Zibibbo Kid è il nuovo romanzo dello scrittore Fabio Gimignani, un western dell’anima, un viaggio emotivo fatto di ferite, rinascite e seconde possibilità. Una storia per chi ha amato, per chi è caduto, per chi continua a cercare un motivo per credere che, da qualche parte, esista un altro inizio. Ecco cosa ci ha raccontato l'autore. 

Nel libro si percepisce una certa nostalgia per “i tempi passati”: è una malinconia per un’epoca mai vissuta o una metafora del presente?

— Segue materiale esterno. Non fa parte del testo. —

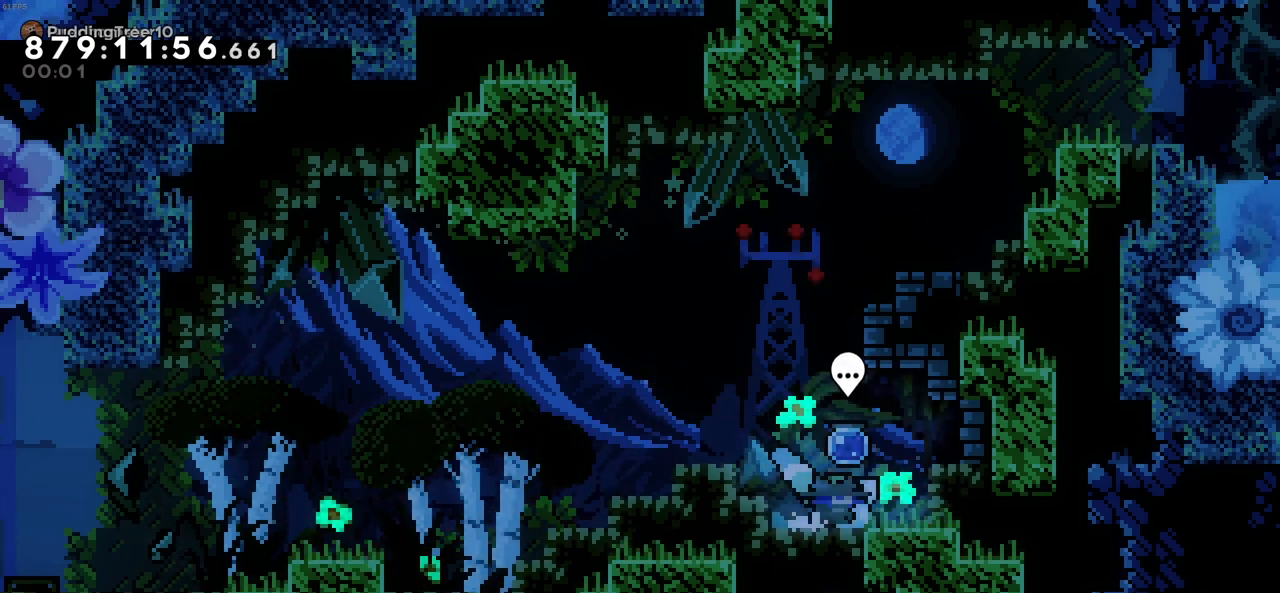
{"keys": [], "events": [[116, "right", "up"]]}
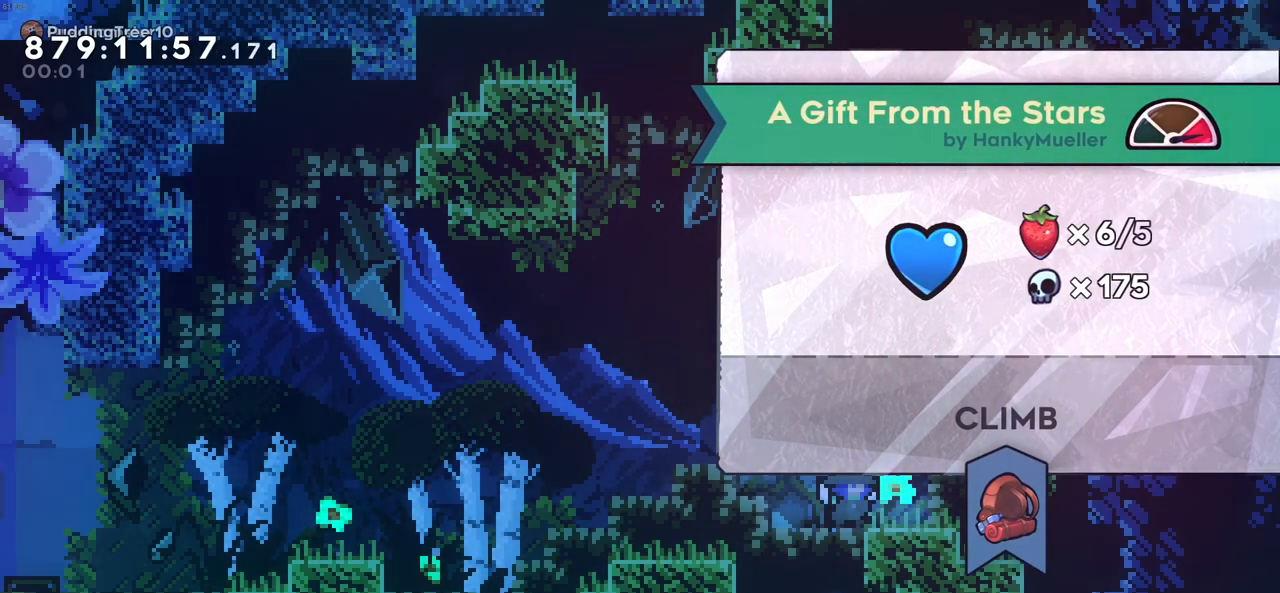
{"keys": [], "events": [[366, "x", "down"], [500, "x", "up"]]}
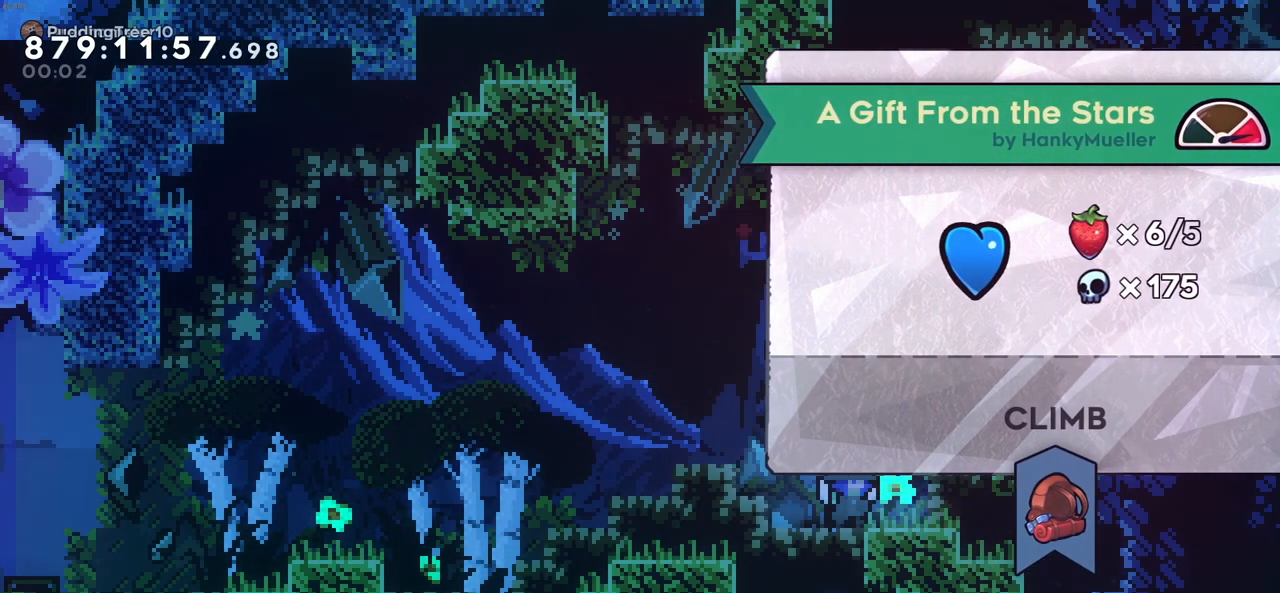
{"keys": ["right"], "events": [[66, "left", "down"], [150, "c", "down"], [383, "c", "up"], [416, "right", "down"], [466, "left", "up"]]}
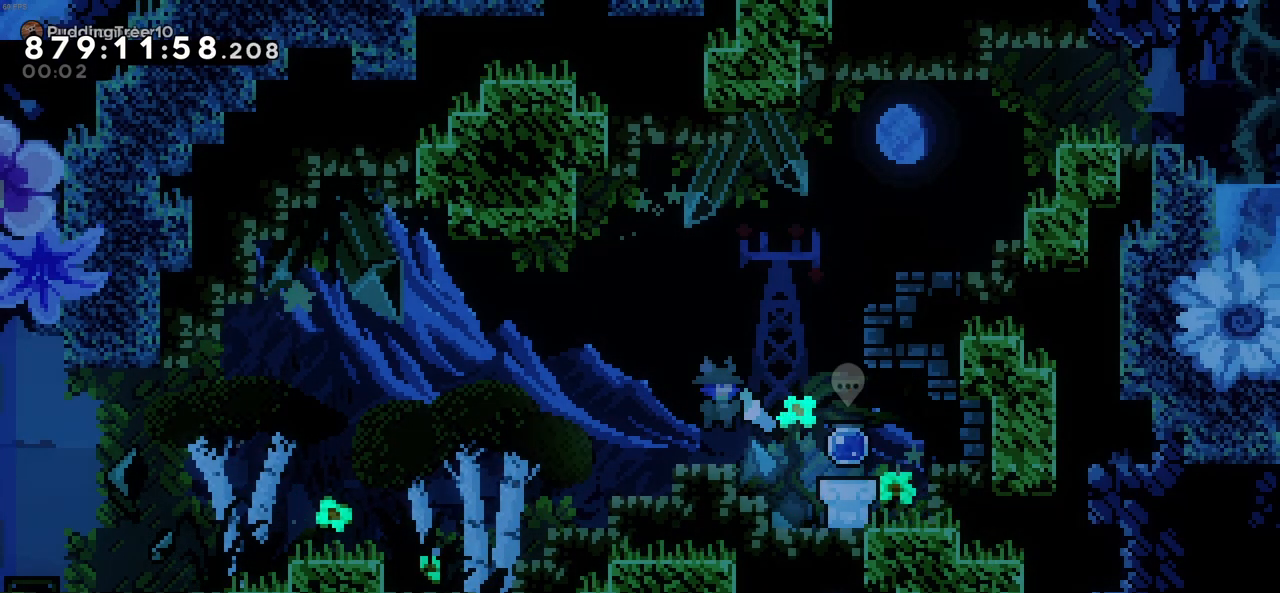
{"keys": ["down"], "events": [[66, "right", "up"], [166, "down", "down"], [200, "down", "up"], [350, "down", "down"], [400, "down", "up"], [483, "down", "down"]]}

Entrambe le cose. Se da una parte la curiosità per un luogo senza tempo come la Frontiera mi porterebbe a dire che avrei voluto vederla, dall'altra i fatti di cronaca e l'attualità mi spingono a credere che, in confronto a oggi, il Far West doveva essere un posto relativamente tranquillo. La nostalgia che si percepisce attraverso le pagine di “Zibibbo Kid” non è tanto per i tempi passati, quanto per tutto quel bagaglio di valori e sentimenti che abbiamo progressivamente abbandonato insieme all'innocenza. Anche il protagonista del romanzo abbandono la propria innocenza, ma lo fa senza rinnegare se stesso, e alla fine più che una metamorfosi possiamo parlare di catrsi. Ma attenzione: nonostante concetti così pomposi, nel libro si ride dalla prima all'ultima pagina... magari lasciandosi sfuggire una lacrima di tanto in tanto.

Come definiresti questo nuovo libro?

Il mio Romanzo di Formazione. E considerando che è il tredicesimo che scrivo, mi rendo conto di esprimere un paradosso; ma è veramente così Tra le pagine di “Zibibbo Kid” c'è davvero il Fabio che fino a oggi è rimasto in disparte a sbirciare da dietro le parole. Non per nulla il libro è scritto in prima persona, ovvero secondo quell'Io Narrante che è al tempo stesso la bestia nera di ogni scrittore, e il mezzo migliore per rivolgere la telecamera che accompagna il Lettore sia su ciò che accade intorno al protagonista, sia su ciò che gli succede dentro. 

È il giusto compromesso tra “un cazzo di Western” (ecco spiegato il sottotitolo, per chi se lo chiedesse) e un Flusso di Coscienza come raramente mi è capitato di scrivere.

Cosa vorresti che rimanesse al lettore dopo aver letto il libro?

Un sospiro. Un sogno a occhi aperti. E la consapevolezza di aver letto un gran bel libro, unita a quella sensazione di vuoto che ti rimane dentro quando metti giù un romanzo che ti ha davvero tenuto compagnia per seicentotrentadue pagine, senza lasciarti la mano nemmeno per un istante; a volte accarezzandola, a volte rischiando di stritolarla. Vorrei che al lettore rimanessero tutti i sorrisi che le pagine gli hanno regalato, accanto a una nuova chiave per guardarsi dentro e, finalmente, trovare quell'indulgenza che ci rende capaci di perdonarci e perdonare. Perché alla fine il Far West e la Frontiera erano questo: luoghi dell'anima nei quali mettere a nudo sia il meglio che il peggio di noi, e decidere cosa lasciare sulla sabbia e cosa conservare con cura. E, come vedi, la metafora dell'oggi è un'altra volta estremamente realistica.